Roosevelt had always believed in the power of restoration. He was also starting to believe that the Dust Bowl could have been prevented. He had taken to heart some of the conclusions of the Great Plains committee, and he saw a way out in Operation Dust Bowl and his own tree-planting design. What happened on this hard ground was not a weather disaster at all; it was a human failure. A year earlier, in a speech at the dedication of Bonneville Dam on the Columbia River, Roosevelt said if only Americans had known as much thirty years ago as they knew today about care of the arid lands, "we could have prevented in great part the abandonment of thousands and thousands of farms in portions of ten states and thus prevented the migration of thousands of destitute families."

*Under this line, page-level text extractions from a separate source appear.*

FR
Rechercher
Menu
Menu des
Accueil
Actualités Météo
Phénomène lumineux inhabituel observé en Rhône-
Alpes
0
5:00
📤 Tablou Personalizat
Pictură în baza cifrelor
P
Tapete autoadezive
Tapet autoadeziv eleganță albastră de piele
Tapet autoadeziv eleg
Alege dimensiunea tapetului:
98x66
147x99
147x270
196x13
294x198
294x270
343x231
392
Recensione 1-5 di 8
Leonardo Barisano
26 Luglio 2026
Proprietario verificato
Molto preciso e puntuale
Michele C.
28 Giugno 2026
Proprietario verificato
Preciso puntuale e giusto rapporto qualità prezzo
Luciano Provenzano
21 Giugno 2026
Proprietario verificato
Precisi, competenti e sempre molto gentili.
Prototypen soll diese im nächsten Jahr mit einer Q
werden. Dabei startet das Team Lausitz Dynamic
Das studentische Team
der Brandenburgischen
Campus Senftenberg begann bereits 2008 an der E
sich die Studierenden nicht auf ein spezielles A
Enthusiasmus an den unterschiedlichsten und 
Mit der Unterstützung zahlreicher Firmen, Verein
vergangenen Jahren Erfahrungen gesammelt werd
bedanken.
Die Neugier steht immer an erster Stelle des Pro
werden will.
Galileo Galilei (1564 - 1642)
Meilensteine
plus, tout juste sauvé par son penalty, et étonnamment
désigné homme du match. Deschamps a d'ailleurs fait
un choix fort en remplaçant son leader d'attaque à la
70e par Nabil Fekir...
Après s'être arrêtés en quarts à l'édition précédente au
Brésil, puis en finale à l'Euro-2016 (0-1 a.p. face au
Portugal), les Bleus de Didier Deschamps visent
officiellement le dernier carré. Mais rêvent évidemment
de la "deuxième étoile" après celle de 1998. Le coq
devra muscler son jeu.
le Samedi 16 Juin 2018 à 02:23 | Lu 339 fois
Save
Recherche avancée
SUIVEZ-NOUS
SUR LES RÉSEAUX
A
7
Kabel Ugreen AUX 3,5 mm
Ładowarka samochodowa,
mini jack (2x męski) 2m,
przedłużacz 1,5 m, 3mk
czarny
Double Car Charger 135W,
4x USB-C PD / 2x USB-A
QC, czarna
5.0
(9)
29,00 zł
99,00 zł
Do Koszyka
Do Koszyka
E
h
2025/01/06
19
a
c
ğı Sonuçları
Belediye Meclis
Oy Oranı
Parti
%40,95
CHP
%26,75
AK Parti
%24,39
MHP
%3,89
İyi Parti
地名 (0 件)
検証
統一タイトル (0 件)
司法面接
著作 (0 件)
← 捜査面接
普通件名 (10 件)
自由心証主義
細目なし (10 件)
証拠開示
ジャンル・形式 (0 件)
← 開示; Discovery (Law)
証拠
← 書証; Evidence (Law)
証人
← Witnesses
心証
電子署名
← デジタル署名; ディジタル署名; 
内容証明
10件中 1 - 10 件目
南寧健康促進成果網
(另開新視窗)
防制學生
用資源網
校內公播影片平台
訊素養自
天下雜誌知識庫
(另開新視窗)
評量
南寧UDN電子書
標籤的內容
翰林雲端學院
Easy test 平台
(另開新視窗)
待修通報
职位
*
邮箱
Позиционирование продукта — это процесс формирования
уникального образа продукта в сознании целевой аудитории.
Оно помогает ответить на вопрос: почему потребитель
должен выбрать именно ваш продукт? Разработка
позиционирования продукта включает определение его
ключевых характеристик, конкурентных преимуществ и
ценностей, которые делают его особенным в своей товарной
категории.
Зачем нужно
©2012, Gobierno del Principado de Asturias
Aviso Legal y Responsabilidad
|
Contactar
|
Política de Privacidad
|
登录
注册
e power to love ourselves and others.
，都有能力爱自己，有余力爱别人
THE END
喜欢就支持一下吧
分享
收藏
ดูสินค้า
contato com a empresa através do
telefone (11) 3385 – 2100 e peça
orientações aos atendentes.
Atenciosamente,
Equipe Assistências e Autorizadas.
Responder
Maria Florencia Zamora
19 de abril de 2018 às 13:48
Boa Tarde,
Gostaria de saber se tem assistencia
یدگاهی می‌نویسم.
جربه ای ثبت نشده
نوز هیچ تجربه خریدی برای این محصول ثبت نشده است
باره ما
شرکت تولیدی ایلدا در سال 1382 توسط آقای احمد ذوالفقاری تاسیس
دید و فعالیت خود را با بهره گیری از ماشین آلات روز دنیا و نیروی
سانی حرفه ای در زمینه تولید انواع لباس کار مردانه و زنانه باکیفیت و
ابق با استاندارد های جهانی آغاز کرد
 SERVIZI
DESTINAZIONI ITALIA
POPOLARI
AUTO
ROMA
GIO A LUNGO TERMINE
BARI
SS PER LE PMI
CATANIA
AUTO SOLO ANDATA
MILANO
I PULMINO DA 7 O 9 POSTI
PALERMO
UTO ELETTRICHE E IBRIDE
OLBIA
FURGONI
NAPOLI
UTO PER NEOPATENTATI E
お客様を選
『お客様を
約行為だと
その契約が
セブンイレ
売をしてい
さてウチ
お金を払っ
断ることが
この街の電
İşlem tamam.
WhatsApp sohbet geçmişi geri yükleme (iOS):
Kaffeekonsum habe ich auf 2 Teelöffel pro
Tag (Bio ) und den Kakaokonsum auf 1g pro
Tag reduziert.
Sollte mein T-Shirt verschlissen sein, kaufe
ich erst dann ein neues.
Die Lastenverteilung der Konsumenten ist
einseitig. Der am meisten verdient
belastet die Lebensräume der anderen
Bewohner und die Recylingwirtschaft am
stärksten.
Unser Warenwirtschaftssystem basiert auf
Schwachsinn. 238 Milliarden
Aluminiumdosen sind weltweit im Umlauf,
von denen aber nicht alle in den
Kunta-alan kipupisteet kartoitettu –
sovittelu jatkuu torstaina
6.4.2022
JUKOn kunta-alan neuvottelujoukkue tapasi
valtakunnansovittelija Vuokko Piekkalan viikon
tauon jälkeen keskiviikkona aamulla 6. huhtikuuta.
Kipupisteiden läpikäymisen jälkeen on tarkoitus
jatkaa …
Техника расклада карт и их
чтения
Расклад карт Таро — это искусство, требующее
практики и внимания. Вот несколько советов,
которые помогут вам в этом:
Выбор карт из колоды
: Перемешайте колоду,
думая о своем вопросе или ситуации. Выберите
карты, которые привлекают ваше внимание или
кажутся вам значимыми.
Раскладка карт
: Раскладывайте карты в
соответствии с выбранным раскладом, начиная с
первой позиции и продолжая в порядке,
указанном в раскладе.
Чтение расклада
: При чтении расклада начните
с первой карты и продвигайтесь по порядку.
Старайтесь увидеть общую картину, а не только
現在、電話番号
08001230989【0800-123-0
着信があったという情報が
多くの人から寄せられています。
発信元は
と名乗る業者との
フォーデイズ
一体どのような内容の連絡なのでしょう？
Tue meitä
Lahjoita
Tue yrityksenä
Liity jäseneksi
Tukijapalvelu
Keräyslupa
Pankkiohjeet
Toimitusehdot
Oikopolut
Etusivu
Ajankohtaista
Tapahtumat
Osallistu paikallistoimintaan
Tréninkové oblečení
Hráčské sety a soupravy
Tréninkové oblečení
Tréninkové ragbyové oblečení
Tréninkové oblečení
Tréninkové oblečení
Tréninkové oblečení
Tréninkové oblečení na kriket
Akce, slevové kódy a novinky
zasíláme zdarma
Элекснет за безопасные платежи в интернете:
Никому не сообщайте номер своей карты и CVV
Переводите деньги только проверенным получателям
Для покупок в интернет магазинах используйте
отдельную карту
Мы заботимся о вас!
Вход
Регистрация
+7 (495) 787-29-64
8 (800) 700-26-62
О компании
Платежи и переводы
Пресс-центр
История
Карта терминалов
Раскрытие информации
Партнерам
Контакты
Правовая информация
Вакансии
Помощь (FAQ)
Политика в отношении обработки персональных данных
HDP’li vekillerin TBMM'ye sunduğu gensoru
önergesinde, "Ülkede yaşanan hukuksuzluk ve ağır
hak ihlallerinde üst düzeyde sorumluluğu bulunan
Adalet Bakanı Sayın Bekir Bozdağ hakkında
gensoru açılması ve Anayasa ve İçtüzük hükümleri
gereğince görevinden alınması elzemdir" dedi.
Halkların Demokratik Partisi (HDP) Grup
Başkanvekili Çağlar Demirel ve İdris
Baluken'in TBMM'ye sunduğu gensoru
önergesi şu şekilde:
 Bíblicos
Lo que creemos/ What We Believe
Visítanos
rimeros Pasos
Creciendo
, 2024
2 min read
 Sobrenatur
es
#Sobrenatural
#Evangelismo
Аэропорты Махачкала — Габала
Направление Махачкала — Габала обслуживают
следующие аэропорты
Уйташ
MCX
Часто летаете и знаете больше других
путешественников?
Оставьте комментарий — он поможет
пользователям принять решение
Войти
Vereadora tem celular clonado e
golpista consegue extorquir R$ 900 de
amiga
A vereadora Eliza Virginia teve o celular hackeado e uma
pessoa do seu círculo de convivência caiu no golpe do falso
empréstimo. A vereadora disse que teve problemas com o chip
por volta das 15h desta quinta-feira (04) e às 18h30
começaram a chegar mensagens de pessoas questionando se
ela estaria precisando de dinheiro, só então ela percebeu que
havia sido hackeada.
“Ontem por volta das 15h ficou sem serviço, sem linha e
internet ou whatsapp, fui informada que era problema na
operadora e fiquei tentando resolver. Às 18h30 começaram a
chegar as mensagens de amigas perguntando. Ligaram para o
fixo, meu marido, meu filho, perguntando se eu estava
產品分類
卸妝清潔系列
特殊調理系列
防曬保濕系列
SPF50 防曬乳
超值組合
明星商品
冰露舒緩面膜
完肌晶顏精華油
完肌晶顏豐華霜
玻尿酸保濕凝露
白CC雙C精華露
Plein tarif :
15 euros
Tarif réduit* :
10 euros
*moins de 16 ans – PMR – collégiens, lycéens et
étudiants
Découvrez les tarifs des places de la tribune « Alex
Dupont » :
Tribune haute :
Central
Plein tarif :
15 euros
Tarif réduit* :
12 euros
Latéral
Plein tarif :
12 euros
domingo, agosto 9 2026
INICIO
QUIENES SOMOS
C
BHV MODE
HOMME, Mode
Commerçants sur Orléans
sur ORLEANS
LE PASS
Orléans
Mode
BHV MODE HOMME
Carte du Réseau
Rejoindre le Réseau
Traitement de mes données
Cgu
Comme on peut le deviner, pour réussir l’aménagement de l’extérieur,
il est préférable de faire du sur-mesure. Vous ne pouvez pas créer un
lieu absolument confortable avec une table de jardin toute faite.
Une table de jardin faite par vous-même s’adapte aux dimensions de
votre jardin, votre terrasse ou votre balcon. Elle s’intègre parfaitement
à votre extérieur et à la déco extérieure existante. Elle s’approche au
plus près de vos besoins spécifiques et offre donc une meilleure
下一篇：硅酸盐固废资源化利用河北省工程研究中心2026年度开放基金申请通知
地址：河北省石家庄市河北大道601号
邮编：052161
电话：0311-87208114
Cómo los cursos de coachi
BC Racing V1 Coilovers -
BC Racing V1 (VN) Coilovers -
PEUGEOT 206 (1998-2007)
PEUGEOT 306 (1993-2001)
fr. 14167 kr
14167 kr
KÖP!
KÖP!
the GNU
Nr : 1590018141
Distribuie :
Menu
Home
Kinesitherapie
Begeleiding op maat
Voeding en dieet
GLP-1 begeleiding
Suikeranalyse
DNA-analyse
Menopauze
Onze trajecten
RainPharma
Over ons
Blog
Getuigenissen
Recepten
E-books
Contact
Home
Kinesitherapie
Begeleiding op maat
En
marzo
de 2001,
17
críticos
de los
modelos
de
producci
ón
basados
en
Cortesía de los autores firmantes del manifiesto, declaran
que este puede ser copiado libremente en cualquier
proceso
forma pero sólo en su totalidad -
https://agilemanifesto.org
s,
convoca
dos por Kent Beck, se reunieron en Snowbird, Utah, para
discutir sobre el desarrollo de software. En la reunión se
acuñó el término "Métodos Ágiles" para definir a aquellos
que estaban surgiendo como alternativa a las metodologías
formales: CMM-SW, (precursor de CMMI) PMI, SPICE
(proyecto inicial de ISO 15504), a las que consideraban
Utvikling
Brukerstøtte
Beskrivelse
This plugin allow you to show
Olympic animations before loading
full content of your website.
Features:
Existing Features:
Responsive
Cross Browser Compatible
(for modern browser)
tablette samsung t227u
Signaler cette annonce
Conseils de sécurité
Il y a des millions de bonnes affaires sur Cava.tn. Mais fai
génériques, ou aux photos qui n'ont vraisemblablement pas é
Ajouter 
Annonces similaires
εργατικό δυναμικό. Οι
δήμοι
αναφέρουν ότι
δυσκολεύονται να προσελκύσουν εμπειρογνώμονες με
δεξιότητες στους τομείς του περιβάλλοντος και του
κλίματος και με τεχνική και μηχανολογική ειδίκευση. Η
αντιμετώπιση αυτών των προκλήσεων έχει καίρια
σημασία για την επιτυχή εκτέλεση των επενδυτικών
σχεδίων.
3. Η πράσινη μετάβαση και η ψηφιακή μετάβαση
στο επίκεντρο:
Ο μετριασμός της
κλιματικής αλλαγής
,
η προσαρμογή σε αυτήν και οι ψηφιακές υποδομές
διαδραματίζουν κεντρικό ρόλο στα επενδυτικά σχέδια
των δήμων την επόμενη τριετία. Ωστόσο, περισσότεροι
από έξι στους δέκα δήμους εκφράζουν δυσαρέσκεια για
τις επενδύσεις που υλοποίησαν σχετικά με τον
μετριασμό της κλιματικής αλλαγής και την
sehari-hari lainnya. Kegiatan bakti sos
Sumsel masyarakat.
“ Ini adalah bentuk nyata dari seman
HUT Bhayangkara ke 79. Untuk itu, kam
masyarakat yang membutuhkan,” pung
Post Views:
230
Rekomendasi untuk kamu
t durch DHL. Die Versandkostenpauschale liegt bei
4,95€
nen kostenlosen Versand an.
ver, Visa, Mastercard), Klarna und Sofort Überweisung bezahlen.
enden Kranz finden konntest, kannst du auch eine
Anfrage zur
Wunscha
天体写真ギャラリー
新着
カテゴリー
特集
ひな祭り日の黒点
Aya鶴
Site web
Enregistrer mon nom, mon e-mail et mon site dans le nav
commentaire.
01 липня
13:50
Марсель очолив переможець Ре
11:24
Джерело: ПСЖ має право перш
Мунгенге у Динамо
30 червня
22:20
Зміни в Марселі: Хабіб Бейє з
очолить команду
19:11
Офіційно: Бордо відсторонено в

The president said nothing about hindsight on this day, however: he was all sunshine in the rain. "We seek permanently to establish this part of the nation as a fine and safe place which a large number of Americans can call home."
He praised the nest
ers for their guts and sprinkled half a dozen compliments on local pols before departing with a wave and one last flash of the smile and strong chin. Then it was back to the train, a quick ride to get out of the rain, and away, never to return to the High Plains, away to a world war, fought by some of the same young men straining to hold the flag on the wet streets of Amarillo, away to a day when the Dust Bowl would be forgotten, the flat land left to the winds, the towns shriveled and lost, the last survivors bent and broken, telling stories of a time when the sky showered the land down on them, not knowing if people believed them but not giving a damn if they did.
Epilogue
THE HIGH PLAINS never fully recovered from the Dust Bowl. The land came through the 1930s deeply scarred and forever changed, but in places it healed. All told, the government bought 11.3 million acres of dusted-over farm fields and tried to return much of it to grassland. The original intent was to purchase up to 75 million acres. After more than sixty-five years, some of the land is still sterile and drifting. But in the heart of the old Dust Bowl now are three national grasslands run by the Forest Service. The land is green in the spring and burns in the summer, as it did in the past, and antelope come through and graze, wandering among replanted buffalo grass and the old footings of farmsteads long abandoned. Some things are missing or fast disappearing: the prairie chicken, a bird that kept many a sodbuster alive in the dark days, is in decline, its population down by 78 percent since 1966. The biggest of the restored areas is Comanche National Grassland, named for the Lords of the Plains, which covers more than 600,000 acres, much of it in Baca County. Plans are underway to reintroduce bison to the shortgrass prairie, as was done in tallgrass preserves in other parts of the Great Plains.
The Indians never returned, despite New Deal attempts to buy rangeland for natives. The Comanche live on a small reservation near Lawton, Oklahoma. They still consider the old bison hunting grounds between the Arkansas River and Rio Grande—"where the wind blew free, and there was nothing to break the light of the sun," as Ten Bears said—to be theirs by treaty.